Leave out the pictures and copy each record below exactly.

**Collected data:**
*****

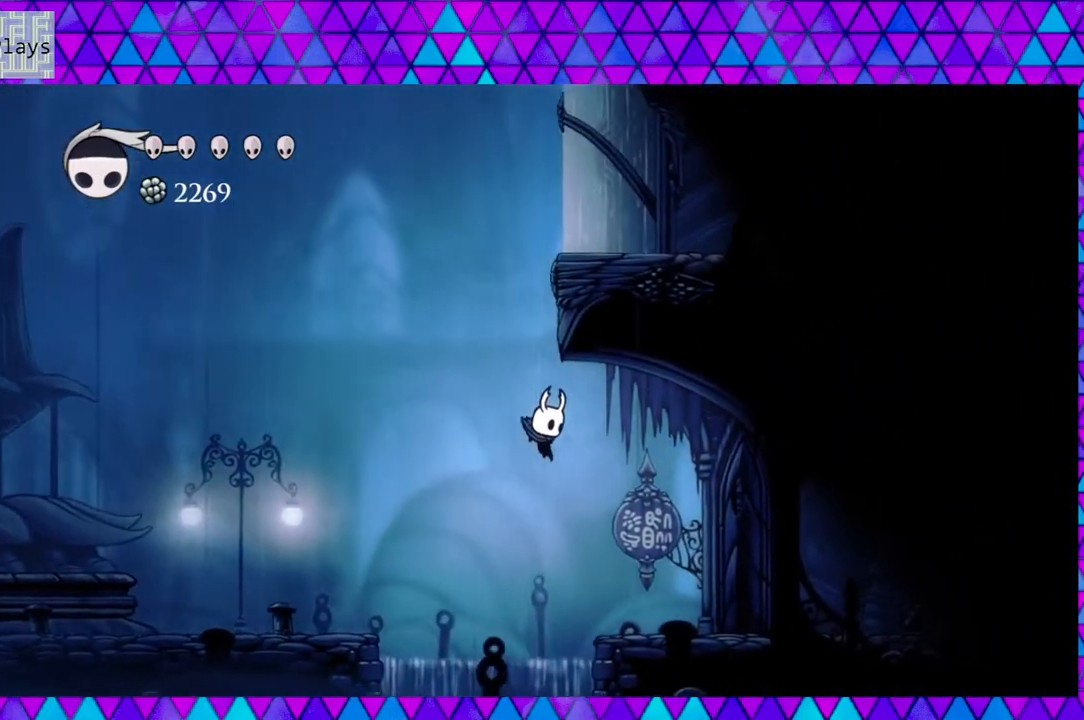
{"buttons": ["DPAD_RIGHT"], "left_stick": "center", "right_stick": "center", "events": [[117, "R2", "down"], [317, "R2", "up"]]}
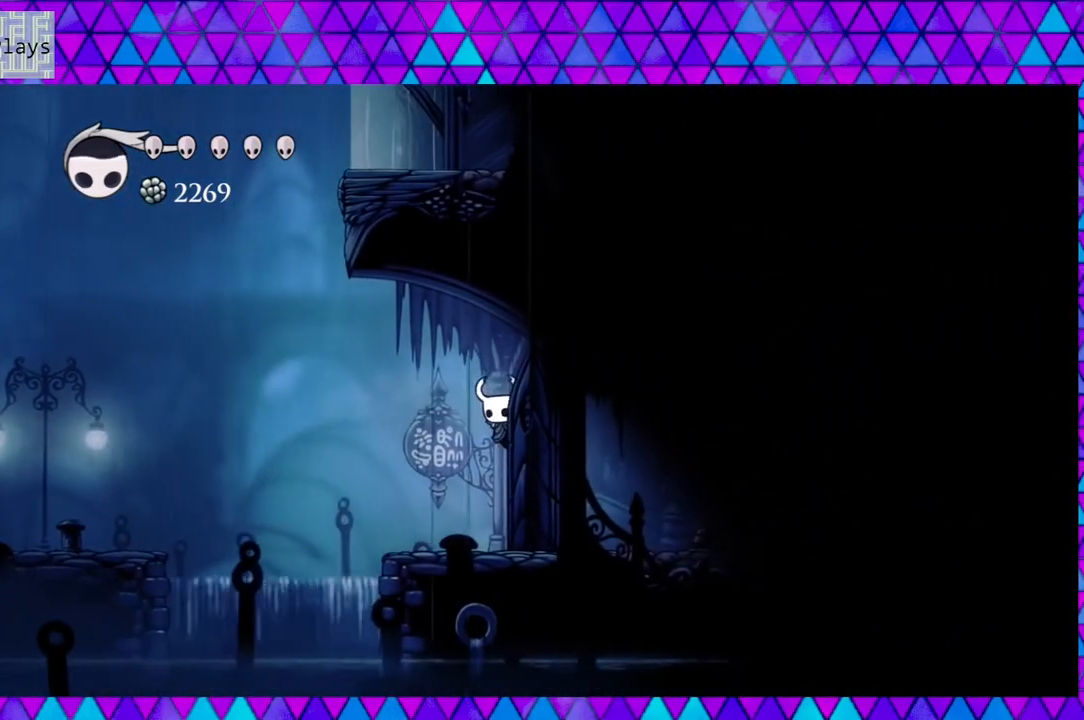
{"buttons": [], "left_stick": "center", "right_stick": "center", "events": [[183, "Y", "down"], [233, "DPAD_RIGHT", "up"], [350, "Y", "up"]]}
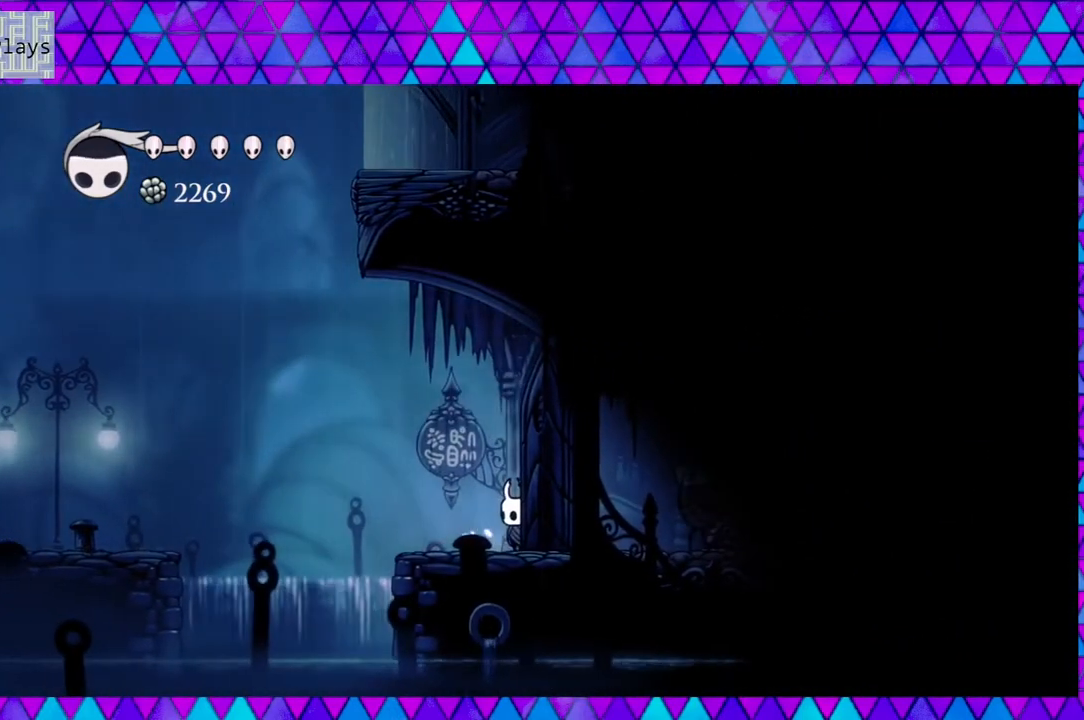
{"buttons": [], "left_stick": "center", "right_stick": "center", "events": [[183, "DPAD_RIGHT", "down"], [300, "DPAD_RIGHT", "up"], [300, "Y", "down"], [450, "Y", "up"]]}
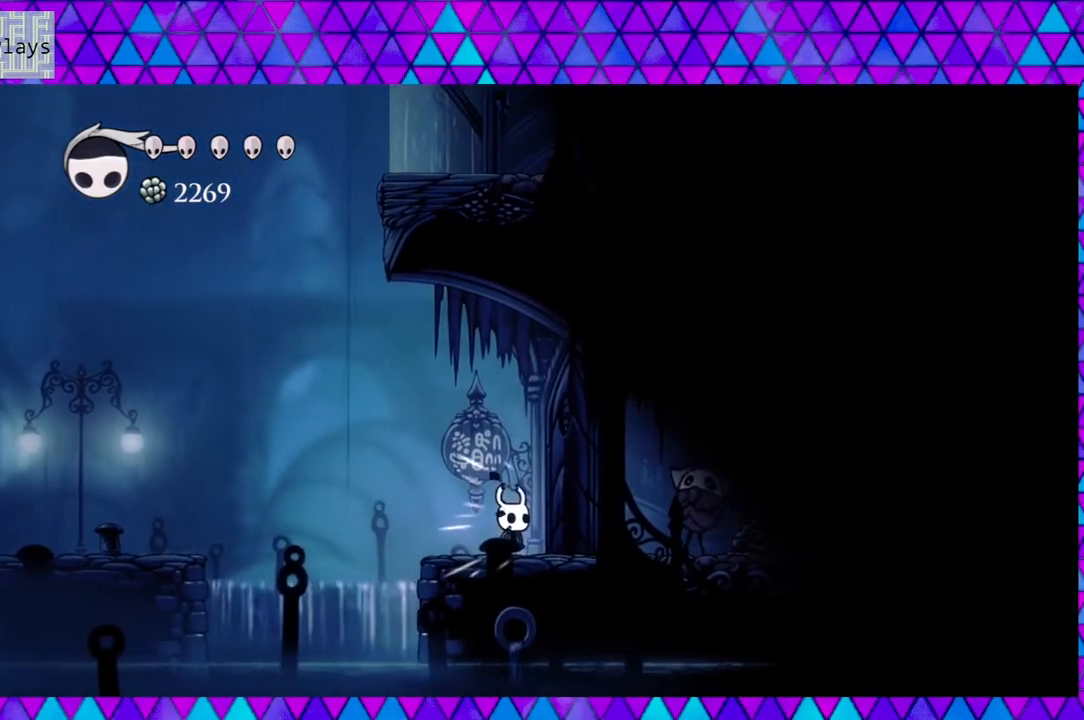
{"buttons": ["DPAD_LEFT"], "left_stick": "center", "right_stick": "center", "events": [[417, "DPAD_LEFT", "down"]]}
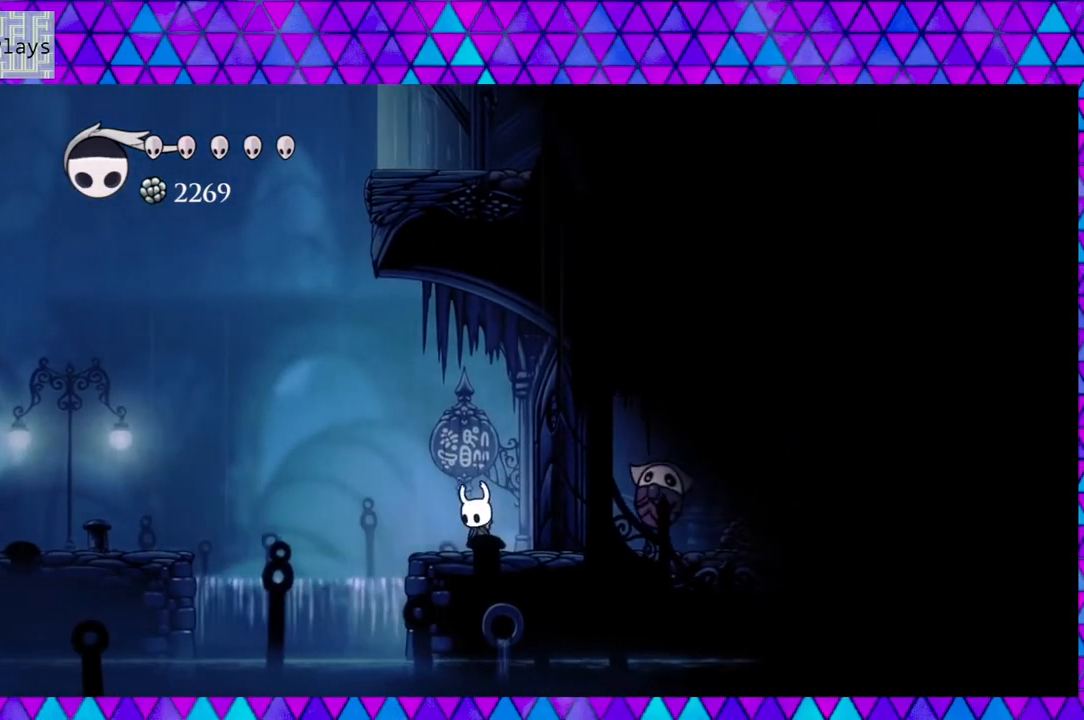
{"buttons": ["B", "DPAD_LEFT"], "left_stick": "center", "right_stick": "center", "events": [[50, "B", "down"]]}
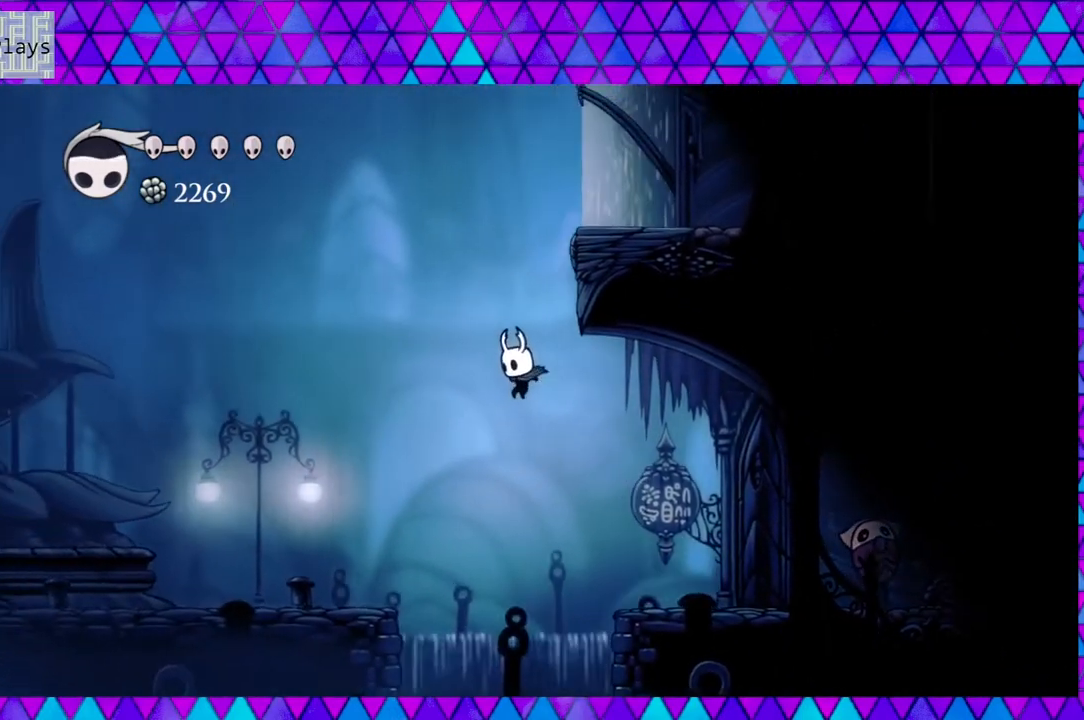
{"buttons": ["R2", "DPAD_LEFT"], "left_stick": "center", "right_stick": "center", "events": [[67, "B", "up"], [117, "R2", "down"]]}
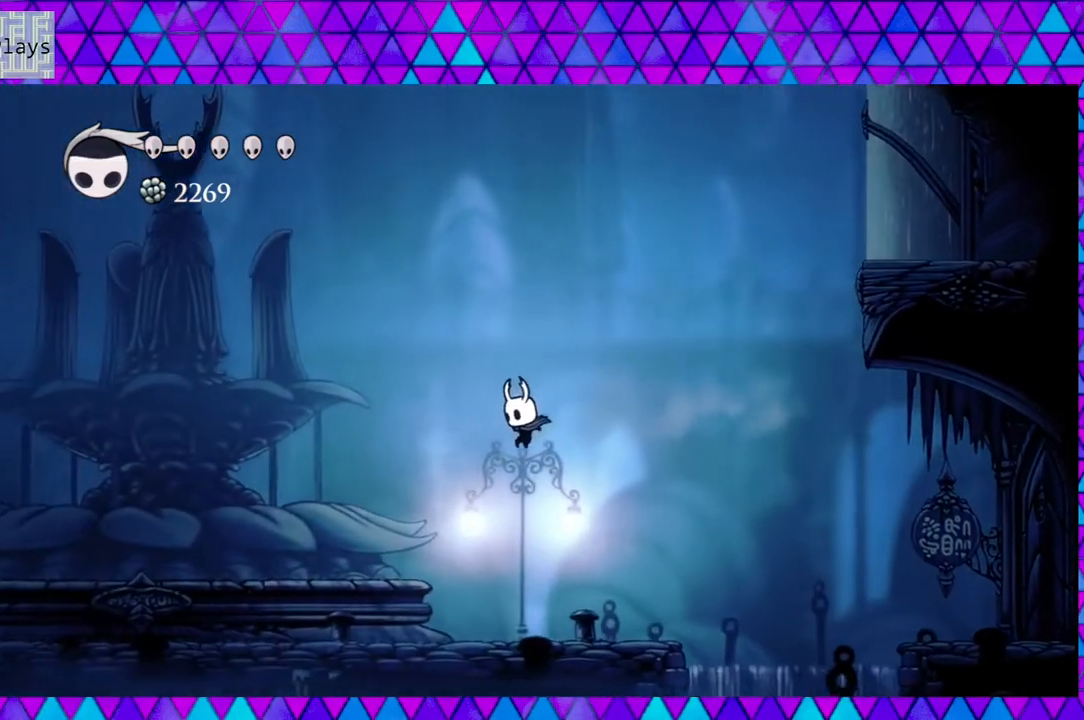
{"buttons": ["DPAD_LEFT"], "left_stick": "center", "right_stick": "center", "events": [[67, "R2", "up"]]}
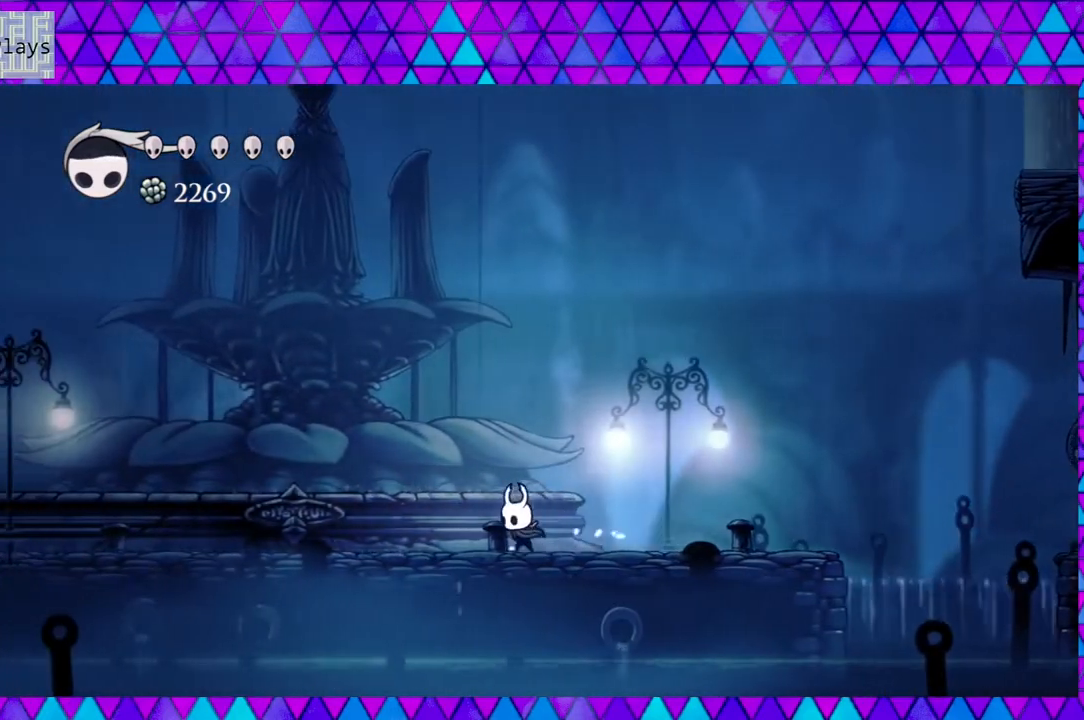
{"buttons": ["DPAD_LEFT"], "left_stick": "center", "right_stick": "center", "events": []}
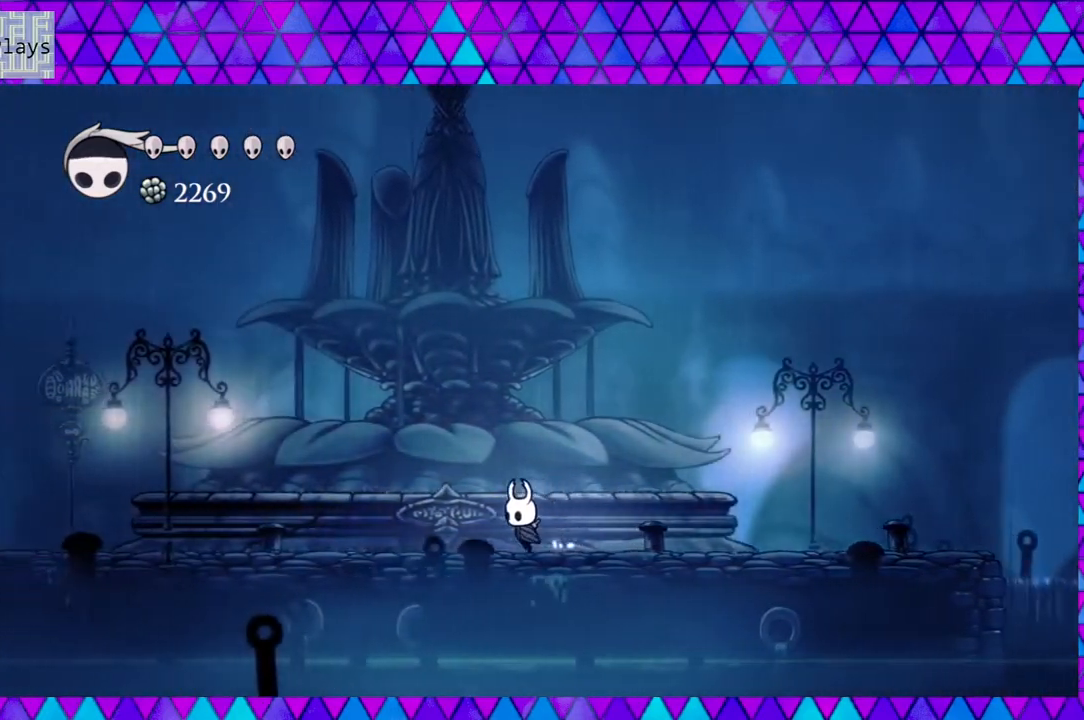
{"buttons": ["DPAD_LEFT"], "left_stick": "center", "right_stick": "center", "events": []}
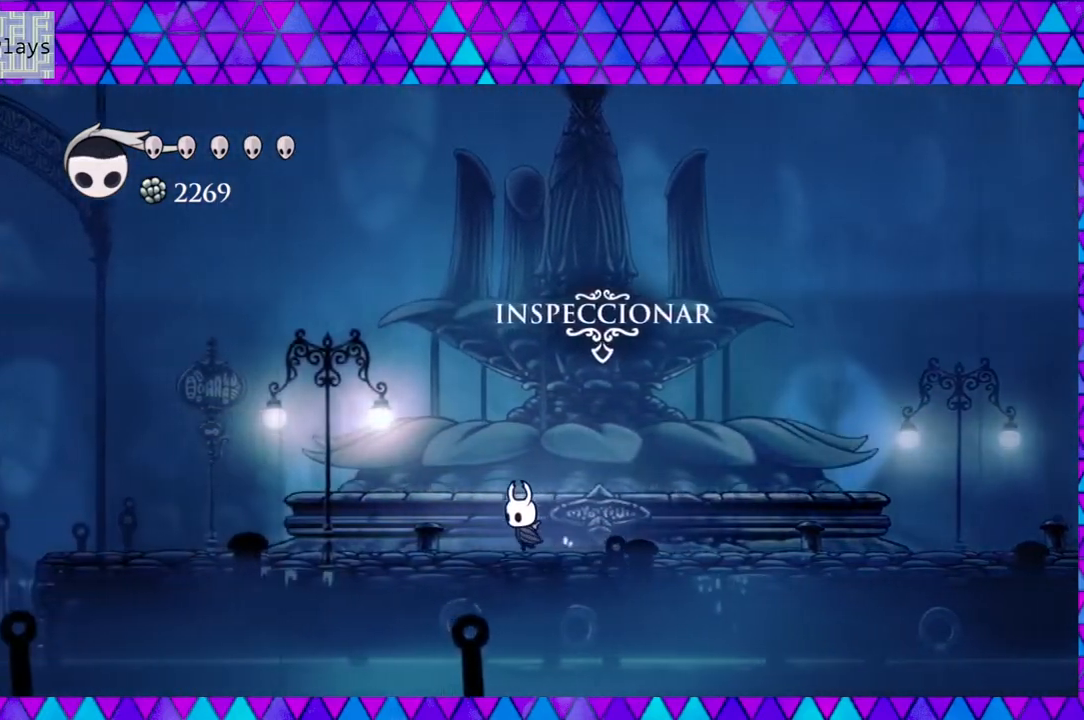
{"buttons": ["DPAD_LEFT"], "left_stick": "center", "right_stick": "center", "events": []}
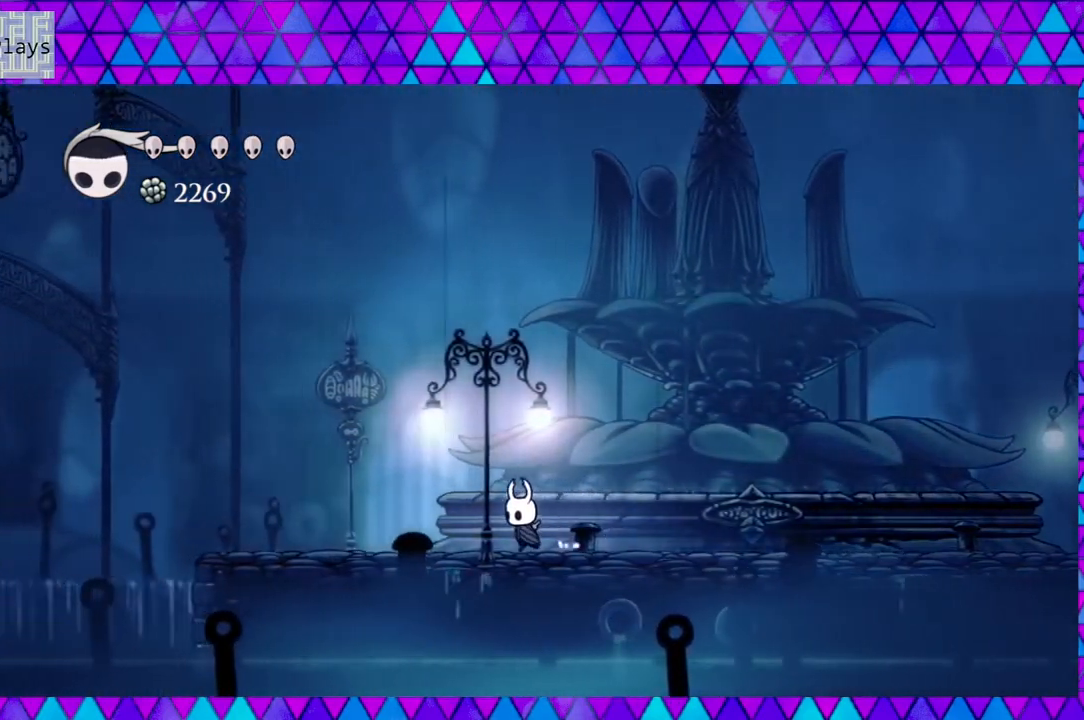
{"buttons": [], "left_stick": "center", "right_stick": "center", "events": [[500, "DPAD_LEFT", "up"]]}
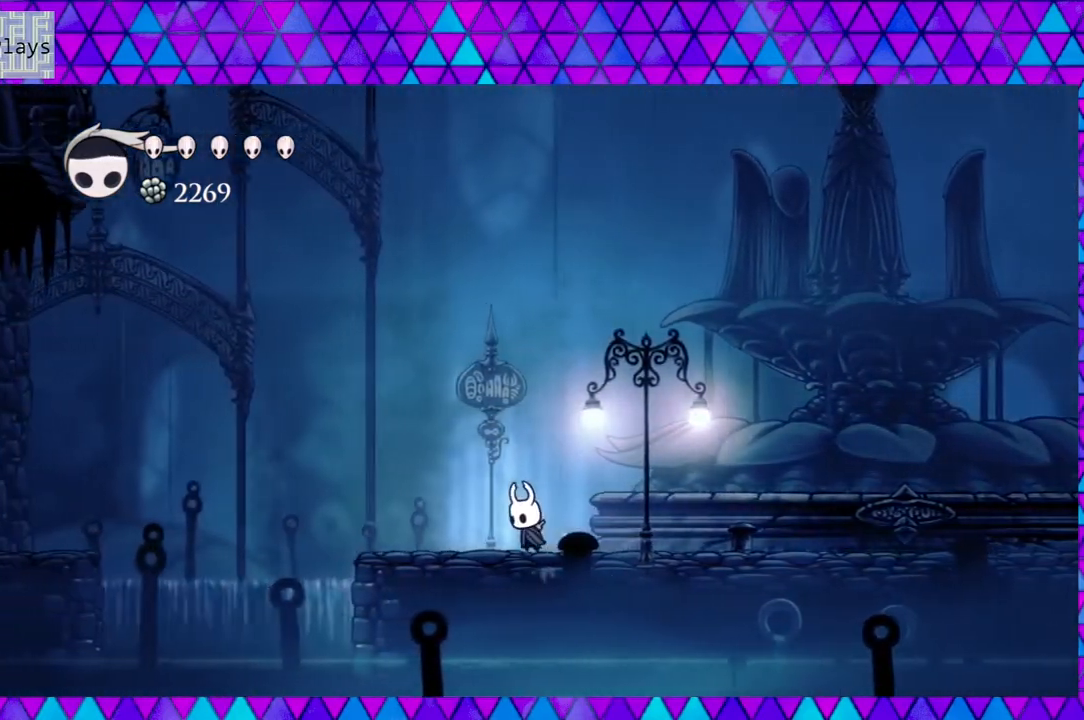
{"buttons": ["DPAD_RIGHT"], "left_stick": "center", "right_stick": "center", "events": [[133, "DPAD_RIGHT", "down"]]}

*****

**Your response:**
{"buttons": ["DPAD_RIGHT"], "left_stick": "center", "right_stick": "center", "events": [[117, "R2", "down"], [317, "R2", "up"]]}
{"buttons": [], "left_stick": "center", "right_stick": "center", "events": [[183, "Y", "down"], [233, "DPAD_RIGHT", "up"], [350, "Y", "up"]]}
{"buttons": [], "left_stick": "center", "right_stick": "center", "events": [[183, "DPAD_RIGHT", "down"], [300, "DPAD_RIGHT", "up"], [300, "Y", "down"], [450, "Y", "up"]]}
{"buttons": ["DPAD_LEFT"], "left_stick": "center", "right_stick": "center", "events": [[417, "DPAD_LEFT", "down"]]}
{"buttons": ["B", "DPAD_LEFT"], "left_stick": "center", "right_stick": "center", "events": [[50, "B", "down"]]}
{"buttons": ["R2", "DPAD_LEFT"], "left_stick": "center", "right_stick": "center", "events": [[67, "B", "up"], [117, "R2", "down"]]}
{"buttons": ["DPAD_LEFT"], "left_stick": "center", "right_stick": "center", "events": [[67, "R2", "up"]]}
{"buttons": ["DPAD_LEFT"], "left_stick": "center", "right_stick": "center", "events": []}
{"buttons": ["DPAD_LEFT"], "left_stick": "center", "right_stick": "center", "events": []}
{"buttons": ["DPAD_LEFT"], "left_stick": "center", "right_stick": "center", "events": []}
{"buttons": [], "left_stick": "center", "right_stick": "center", "events": [[500, "DPAD_LEFT", "up"]]}
{"buttons": ["DPAD_RIGHT"], "left_stick": "center", "right_stick": "center", "events": [[133, "DPAD_RIGHT", "down"]]}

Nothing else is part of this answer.